New Zealand jurist (1935–2025)

Sir Peter John Trapski (12 October 1935 – 20 February 2025) was a New Zealand jurist. He served as chief District Court judge between 1985 and 1989, and was a member of the Waitangi Tribunal from 1989 until 1993.

==Background==
Trapski was born in Ōtorohanga on 12 October 1935, the son of John and Madoline Trapski, and was educated at St Patrick's College, Silverstream. He went on to study law at Victoria University College, graduating LLB in 1959.

In 1960, Trapski married Helen Mary Christie, and the couple had five children. He died on 20 February 2025, at the age of 89.

==Legal career==
Trapski practised as a barrister and solicitor from 1960 until 1972 when he was appointed a stipendary magistrate. In 1980, when district courts replaced magistrates' courts, he became a district court judge. In 1981, he was appointed principal Family Court judge, and in 1985 chief District Court judge, serving in that role until 1989. From 1989 to 1993, he was a member of the Waitangi Tribunal. He chaired the War Pensions Appeal Board from 1989, the Dairy Herd Improvement Tribunal from 1992, and the Judicial Control Authority for Racing from 1994 to 1995.

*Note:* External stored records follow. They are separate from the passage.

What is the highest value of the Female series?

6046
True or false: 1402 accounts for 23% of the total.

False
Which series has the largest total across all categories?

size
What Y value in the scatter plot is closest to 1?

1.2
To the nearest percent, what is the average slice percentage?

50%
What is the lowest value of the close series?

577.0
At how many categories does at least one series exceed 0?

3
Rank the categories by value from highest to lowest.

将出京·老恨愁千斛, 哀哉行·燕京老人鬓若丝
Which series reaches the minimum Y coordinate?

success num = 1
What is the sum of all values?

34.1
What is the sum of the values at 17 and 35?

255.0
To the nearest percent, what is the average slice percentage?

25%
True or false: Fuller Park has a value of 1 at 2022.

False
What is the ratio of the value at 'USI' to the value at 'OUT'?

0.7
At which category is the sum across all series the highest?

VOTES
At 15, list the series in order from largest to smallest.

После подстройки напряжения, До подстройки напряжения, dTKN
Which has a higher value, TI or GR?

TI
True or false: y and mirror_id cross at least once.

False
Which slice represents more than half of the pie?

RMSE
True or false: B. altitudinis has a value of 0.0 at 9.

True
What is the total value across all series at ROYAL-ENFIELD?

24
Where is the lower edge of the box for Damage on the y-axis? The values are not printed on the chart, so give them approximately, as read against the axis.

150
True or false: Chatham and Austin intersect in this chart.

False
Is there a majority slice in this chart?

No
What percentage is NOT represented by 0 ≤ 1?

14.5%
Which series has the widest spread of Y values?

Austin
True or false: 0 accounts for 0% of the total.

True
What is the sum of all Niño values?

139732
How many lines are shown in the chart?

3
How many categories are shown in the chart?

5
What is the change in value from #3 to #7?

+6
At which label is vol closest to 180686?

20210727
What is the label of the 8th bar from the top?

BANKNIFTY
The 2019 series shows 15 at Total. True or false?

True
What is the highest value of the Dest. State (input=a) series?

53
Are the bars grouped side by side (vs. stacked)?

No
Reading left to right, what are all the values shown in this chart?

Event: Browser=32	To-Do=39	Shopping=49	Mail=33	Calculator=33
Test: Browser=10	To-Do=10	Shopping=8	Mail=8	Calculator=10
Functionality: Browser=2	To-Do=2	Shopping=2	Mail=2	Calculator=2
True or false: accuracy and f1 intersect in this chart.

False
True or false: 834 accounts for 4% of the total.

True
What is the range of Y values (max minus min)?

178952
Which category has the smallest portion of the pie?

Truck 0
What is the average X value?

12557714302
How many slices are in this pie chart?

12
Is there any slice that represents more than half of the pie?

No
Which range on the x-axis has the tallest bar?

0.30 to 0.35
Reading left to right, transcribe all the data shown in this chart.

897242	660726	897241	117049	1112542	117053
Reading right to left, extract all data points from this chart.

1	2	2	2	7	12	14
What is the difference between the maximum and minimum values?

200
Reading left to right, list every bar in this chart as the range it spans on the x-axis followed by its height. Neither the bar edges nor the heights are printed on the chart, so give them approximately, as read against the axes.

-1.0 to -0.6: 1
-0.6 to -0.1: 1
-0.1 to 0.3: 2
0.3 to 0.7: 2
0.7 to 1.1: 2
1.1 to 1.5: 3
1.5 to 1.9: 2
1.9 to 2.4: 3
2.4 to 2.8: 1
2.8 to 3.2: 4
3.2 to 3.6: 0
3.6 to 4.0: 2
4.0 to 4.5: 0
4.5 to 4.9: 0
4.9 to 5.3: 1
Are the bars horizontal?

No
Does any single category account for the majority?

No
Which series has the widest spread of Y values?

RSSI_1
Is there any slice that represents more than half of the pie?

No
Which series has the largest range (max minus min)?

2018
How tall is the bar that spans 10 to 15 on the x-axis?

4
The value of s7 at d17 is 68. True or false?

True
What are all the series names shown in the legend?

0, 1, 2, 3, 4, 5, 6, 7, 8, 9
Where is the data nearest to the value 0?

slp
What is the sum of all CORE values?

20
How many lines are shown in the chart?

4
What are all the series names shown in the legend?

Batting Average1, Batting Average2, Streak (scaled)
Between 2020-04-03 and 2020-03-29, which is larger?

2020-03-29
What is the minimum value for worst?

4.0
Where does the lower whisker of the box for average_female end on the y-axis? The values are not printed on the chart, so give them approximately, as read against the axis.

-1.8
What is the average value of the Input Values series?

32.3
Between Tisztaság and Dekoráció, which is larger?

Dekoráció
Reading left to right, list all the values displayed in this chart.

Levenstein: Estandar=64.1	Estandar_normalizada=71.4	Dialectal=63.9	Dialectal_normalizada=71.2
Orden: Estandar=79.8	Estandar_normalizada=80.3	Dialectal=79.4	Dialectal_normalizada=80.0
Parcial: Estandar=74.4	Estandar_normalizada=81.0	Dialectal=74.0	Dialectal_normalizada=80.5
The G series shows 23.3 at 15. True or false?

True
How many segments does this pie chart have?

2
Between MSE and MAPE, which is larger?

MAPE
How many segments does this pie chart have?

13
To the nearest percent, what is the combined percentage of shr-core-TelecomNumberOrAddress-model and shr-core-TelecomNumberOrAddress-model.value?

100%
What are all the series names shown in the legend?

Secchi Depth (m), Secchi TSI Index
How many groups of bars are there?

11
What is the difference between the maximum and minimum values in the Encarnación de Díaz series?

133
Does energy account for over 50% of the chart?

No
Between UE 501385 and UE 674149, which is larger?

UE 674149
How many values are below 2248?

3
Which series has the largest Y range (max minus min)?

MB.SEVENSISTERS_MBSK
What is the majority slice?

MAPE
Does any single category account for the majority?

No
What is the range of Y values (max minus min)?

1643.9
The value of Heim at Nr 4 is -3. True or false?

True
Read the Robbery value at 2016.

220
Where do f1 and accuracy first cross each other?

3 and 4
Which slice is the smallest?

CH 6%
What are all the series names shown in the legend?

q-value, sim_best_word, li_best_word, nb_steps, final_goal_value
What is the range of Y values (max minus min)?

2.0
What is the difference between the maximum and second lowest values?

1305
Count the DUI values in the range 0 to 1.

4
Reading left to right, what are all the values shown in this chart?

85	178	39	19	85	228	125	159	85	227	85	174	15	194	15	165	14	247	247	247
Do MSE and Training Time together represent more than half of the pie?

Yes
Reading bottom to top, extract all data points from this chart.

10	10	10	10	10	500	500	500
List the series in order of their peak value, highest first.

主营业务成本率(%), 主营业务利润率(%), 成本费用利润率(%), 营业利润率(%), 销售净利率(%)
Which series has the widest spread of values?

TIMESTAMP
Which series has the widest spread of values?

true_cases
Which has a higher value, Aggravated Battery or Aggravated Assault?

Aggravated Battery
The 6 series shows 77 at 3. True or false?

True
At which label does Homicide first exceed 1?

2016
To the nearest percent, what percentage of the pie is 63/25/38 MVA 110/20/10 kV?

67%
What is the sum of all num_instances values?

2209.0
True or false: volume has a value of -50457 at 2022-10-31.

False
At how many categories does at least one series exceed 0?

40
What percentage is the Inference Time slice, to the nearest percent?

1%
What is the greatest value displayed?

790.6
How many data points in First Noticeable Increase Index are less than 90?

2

Commissioned in the New Zealand Army in 1956, Trapski was appointed colonel-commandant of the New Zealand Legal Service in 1989, deputy judge advocate-general in 1990, and judge advocate-general in 1995.

Trapski was a council member of the Commonwealth Magistrates' and Judges' Association from 1985 to 1989, including a term as vice president between 1988 and 1989.

After retiring from the bench in 1989, Trapski completed a Master of Business Studies degree in dispute resolution at Massey University, graduating in 1998. The topic of his research was disputes in the sharemilking industry.

==Honours and awards==
In 1977, Trapski was awarded the Queen Elizabeth II Silver Jubilee Medal. In the 1989 Queen's Birthday Honours, he was appointed a Commander of the Order of the British Empire. He was made a Distinguished Companion of the New Zealand Order of Merit, for services to the law and the community, in the 2003 New Year Honours, and following the restoration of titular honours by the New Zealand government in 2009, he accepted redesignation as a Knight Companion of the New Zealand Order of Merit.

In 1997, Trapski was made a Knight of the Order of St Sylvester by Pope John Paul II. He was elected a Fellow of the Arbitrators' and Mediators' Institute of New Zealand in 1990, and a Fellow of the Chartered Institute of Arbitrators (London) in 1992.